Regional Benefits

First-year medical students learning how to peform vitals on their first day of instruction in Spokane-WWAMI.

Healthcare Impacts

The growing need for physicians has been carefully documented – our aging population, a generation of physicians ready to retire, implementation of the Affordable Care Act – and all point to the overwhelming need for more doctors and health professionals prepared to serve.

The need is especially present in urban centers like Spokane, and throughout rural Eastern Washington. The opportunities are equally compelling, including new applications of discoveries in genetics, advances in technology and bioinformatics, and dynamic changes in diagnostics and therapies.

Professional, Economic Impacts

There are significant social and economic benefits to be realized by building strong regional health care education systems. Not only do such systems support residents of Eastern Washington communities, this infrastructure makes our region attractive to new, expanding businesses and organizations.

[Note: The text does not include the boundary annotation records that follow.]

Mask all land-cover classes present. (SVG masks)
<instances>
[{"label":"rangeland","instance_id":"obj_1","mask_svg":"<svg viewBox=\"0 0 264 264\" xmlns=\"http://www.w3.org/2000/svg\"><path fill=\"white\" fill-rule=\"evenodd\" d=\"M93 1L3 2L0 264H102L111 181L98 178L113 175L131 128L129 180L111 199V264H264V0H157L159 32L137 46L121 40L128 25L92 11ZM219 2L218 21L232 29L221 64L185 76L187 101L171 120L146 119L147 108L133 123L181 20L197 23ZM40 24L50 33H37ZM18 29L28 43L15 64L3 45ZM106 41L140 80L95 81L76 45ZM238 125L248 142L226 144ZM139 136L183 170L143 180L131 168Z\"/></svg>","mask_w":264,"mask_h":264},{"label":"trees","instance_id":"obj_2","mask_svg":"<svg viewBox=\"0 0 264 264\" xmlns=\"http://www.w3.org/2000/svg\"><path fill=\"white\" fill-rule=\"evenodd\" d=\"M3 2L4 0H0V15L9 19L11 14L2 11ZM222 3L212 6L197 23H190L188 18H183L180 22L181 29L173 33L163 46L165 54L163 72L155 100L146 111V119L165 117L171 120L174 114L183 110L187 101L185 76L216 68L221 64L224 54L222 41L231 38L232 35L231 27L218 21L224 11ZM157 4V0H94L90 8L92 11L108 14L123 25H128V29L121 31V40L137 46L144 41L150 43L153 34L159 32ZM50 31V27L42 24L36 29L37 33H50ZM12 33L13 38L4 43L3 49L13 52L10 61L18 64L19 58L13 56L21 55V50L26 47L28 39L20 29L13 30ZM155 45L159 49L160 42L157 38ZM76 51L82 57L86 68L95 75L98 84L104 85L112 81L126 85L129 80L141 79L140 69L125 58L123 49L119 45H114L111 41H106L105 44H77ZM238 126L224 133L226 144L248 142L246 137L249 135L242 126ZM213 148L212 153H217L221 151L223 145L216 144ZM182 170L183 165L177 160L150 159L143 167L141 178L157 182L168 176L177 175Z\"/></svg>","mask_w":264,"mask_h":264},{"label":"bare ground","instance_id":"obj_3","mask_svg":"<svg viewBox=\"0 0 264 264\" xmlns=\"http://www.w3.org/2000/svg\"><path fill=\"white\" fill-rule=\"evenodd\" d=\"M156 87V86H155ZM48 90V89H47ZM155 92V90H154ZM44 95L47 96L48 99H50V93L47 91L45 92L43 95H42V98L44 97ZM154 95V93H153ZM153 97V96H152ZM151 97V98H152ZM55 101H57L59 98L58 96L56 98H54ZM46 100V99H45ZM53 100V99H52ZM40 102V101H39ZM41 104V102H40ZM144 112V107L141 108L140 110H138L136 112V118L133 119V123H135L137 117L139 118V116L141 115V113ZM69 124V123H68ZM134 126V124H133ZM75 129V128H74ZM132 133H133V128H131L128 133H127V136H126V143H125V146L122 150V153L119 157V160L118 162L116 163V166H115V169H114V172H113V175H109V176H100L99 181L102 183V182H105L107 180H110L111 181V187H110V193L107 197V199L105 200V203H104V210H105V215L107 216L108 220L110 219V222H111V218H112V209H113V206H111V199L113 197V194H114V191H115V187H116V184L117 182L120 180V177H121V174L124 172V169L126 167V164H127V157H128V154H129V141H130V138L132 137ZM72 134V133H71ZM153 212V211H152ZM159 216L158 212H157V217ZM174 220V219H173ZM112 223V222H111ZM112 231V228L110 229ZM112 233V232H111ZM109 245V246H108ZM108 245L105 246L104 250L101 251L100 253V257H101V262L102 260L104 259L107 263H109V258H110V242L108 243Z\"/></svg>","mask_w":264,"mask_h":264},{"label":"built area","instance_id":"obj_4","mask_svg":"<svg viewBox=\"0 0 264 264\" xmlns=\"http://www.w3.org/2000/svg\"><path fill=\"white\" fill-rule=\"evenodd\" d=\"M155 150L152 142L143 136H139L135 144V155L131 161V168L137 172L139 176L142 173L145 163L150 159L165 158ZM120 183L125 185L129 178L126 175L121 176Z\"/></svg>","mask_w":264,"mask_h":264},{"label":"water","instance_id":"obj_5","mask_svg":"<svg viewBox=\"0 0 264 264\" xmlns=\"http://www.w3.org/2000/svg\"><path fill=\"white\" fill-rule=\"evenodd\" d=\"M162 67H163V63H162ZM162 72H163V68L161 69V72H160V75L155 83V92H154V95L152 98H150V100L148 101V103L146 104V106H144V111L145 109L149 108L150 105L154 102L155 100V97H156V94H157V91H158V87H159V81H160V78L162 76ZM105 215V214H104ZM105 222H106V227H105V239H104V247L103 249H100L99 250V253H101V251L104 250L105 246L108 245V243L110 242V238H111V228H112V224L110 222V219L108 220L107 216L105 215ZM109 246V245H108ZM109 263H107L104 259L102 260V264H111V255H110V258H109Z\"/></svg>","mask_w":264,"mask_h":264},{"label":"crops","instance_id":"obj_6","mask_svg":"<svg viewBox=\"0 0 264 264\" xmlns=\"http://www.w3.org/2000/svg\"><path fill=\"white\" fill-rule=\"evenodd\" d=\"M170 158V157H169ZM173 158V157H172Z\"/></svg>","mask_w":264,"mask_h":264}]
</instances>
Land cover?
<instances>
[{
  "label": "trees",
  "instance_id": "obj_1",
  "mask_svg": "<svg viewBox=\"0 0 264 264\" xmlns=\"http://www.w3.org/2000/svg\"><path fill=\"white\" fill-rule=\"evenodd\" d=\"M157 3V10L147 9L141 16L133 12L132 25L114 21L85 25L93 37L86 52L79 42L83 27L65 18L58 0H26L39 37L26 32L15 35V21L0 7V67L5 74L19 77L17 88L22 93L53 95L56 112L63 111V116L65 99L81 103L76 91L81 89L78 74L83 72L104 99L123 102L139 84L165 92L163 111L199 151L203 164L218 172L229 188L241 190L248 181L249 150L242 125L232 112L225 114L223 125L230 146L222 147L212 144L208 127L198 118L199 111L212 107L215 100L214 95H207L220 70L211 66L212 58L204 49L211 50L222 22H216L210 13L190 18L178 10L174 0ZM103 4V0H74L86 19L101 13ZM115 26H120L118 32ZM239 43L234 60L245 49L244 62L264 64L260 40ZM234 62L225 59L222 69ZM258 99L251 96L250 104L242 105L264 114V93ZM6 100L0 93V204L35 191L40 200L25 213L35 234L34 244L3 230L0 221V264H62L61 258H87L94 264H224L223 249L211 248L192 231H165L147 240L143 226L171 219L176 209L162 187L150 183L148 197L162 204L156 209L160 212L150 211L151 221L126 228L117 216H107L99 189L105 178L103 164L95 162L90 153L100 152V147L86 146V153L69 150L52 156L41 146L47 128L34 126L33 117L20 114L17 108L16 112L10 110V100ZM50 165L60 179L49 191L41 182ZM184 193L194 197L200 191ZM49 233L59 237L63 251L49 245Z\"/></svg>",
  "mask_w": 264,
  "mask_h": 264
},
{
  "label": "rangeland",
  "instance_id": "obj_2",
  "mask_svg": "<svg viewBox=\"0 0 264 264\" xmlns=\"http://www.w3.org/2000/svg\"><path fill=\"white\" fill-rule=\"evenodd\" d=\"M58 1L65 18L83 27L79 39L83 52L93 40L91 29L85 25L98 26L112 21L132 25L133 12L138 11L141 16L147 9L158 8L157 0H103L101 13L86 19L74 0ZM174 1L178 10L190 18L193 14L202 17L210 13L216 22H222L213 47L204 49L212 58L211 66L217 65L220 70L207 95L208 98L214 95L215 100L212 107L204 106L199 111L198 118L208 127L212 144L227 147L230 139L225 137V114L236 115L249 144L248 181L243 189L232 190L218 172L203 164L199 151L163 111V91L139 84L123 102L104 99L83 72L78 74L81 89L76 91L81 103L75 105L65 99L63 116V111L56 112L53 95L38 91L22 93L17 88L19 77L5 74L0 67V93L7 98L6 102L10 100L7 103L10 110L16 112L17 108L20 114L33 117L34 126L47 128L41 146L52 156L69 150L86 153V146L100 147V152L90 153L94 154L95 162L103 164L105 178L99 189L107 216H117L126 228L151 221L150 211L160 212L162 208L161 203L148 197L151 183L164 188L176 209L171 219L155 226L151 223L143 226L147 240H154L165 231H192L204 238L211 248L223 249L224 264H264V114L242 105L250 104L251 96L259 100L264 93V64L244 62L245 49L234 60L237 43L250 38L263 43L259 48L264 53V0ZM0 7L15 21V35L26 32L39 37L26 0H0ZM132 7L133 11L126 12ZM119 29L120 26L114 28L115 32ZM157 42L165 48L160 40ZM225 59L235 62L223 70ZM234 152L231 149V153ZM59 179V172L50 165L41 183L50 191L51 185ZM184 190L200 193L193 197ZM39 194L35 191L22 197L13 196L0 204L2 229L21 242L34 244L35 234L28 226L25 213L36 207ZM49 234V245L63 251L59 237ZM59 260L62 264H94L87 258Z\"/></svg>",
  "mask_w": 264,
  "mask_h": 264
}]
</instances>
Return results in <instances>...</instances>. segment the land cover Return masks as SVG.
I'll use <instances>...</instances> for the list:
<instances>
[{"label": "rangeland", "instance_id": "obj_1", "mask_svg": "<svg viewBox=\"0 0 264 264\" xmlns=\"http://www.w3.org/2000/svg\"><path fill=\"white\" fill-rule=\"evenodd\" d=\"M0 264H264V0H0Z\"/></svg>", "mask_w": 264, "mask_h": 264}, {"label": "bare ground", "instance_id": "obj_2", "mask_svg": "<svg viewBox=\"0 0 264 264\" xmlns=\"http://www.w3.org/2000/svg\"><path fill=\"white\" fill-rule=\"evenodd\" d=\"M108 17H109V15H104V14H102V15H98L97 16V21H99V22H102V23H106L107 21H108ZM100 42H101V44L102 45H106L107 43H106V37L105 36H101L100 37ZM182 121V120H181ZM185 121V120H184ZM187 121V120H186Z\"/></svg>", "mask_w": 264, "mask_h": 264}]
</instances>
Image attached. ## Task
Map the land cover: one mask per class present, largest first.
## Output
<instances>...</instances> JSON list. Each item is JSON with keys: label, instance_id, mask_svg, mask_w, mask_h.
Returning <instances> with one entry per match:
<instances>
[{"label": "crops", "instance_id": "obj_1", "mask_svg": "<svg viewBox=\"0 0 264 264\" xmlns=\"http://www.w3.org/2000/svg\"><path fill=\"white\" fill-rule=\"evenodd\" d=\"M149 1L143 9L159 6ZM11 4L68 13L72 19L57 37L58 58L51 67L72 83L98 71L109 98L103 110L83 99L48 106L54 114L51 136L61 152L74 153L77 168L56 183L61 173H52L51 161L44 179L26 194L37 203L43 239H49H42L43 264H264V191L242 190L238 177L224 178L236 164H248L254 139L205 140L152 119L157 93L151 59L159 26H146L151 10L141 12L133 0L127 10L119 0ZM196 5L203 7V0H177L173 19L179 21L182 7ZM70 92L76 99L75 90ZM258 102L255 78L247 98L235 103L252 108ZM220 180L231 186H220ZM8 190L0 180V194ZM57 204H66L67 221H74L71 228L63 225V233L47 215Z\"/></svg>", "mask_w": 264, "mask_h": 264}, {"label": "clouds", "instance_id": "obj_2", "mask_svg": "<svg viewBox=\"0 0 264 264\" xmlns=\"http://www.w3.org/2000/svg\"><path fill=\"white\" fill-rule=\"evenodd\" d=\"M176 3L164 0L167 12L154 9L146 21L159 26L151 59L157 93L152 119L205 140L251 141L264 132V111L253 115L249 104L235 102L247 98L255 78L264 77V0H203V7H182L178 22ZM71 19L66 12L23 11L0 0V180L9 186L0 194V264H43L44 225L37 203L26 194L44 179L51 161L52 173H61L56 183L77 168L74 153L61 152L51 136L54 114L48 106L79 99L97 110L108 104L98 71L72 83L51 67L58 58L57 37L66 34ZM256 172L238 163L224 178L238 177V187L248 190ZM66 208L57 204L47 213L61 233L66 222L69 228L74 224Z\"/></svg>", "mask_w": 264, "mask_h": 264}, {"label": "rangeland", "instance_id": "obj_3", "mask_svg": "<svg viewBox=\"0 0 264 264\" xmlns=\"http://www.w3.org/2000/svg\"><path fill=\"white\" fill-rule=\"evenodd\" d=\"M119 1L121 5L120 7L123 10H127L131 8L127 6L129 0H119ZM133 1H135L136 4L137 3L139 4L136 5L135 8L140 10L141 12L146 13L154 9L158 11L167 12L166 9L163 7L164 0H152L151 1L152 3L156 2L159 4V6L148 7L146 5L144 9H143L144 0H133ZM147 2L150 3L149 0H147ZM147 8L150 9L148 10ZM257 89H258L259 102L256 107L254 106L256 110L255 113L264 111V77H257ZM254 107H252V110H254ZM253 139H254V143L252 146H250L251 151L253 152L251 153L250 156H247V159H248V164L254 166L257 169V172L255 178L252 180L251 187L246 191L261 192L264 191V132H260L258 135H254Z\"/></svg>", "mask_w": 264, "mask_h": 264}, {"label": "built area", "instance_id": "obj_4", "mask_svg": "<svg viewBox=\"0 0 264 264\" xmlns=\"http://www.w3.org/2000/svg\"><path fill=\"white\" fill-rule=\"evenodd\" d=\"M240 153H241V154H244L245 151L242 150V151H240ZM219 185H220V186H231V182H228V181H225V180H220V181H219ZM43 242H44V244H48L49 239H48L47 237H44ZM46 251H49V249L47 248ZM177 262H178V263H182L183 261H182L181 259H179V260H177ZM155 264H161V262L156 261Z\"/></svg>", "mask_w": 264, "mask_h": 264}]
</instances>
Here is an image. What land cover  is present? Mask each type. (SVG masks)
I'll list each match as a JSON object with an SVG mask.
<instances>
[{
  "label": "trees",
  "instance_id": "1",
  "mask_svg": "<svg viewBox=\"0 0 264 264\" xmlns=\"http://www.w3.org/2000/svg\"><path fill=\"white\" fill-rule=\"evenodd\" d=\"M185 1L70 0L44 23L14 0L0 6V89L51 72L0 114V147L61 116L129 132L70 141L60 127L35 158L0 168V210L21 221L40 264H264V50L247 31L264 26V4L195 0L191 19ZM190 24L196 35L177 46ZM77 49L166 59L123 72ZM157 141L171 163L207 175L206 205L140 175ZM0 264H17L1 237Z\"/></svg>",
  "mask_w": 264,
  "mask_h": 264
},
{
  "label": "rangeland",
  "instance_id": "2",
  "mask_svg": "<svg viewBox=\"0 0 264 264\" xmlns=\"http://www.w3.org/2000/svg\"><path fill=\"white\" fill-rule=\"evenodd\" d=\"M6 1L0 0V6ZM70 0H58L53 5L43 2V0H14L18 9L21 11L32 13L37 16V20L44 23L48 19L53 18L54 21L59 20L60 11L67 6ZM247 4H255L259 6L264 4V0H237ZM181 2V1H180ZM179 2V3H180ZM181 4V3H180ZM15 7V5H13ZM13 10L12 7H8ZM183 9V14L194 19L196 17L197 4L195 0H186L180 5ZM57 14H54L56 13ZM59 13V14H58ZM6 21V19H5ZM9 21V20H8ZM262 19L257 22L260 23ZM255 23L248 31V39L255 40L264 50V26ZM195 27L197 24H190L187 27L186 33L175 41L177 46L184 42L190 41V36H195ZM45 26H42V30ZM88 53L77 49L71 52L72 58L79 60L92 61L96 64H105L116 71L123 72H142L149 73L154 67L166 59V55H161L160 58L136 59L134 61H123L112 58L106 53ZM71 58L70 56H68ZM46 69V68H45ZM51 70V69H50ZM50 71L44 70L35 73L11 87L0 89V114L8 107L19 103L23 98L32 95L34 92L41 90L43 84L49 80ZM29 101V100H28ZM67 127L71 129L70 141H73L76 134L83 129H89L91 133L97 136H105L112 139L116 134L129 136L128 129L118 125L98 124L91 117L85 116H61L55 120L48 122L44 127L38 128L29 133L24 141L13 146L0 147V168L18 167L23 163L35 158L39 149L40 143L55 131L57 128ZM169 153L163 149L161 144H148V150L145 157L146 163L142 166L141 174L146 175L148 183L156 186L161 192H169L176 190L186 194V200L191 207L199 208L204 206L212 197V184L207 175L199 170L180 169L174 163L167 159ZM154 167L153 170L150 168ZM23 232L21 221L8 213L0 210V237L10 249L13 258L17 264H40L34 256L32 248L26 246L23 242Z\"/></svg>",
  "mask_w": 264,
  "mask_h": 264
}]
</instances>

Seizing these opportunities and meeting these challenges requires breaking down traditional barriers in higher education and working together to fashion responses and solutions that are smart, creative and sustainable. That’s our shared goal. We are re-imagining how public/private partnership can work effectively. We are working together to explore best strategies to expand the UW School of Medicine’s top-ranked primary care, family and rural medicine medical education programs that have successfully served Spokane and Eastern Washington for more than 45 years.

A 2014 Economic and Community Impact Report by the consulting firm Tripp Umbach projected that expanded medical education in Spokane could bring as many as 9,000 new jobs to the region by 2030 and generate up to $1.6 billion in economic impact.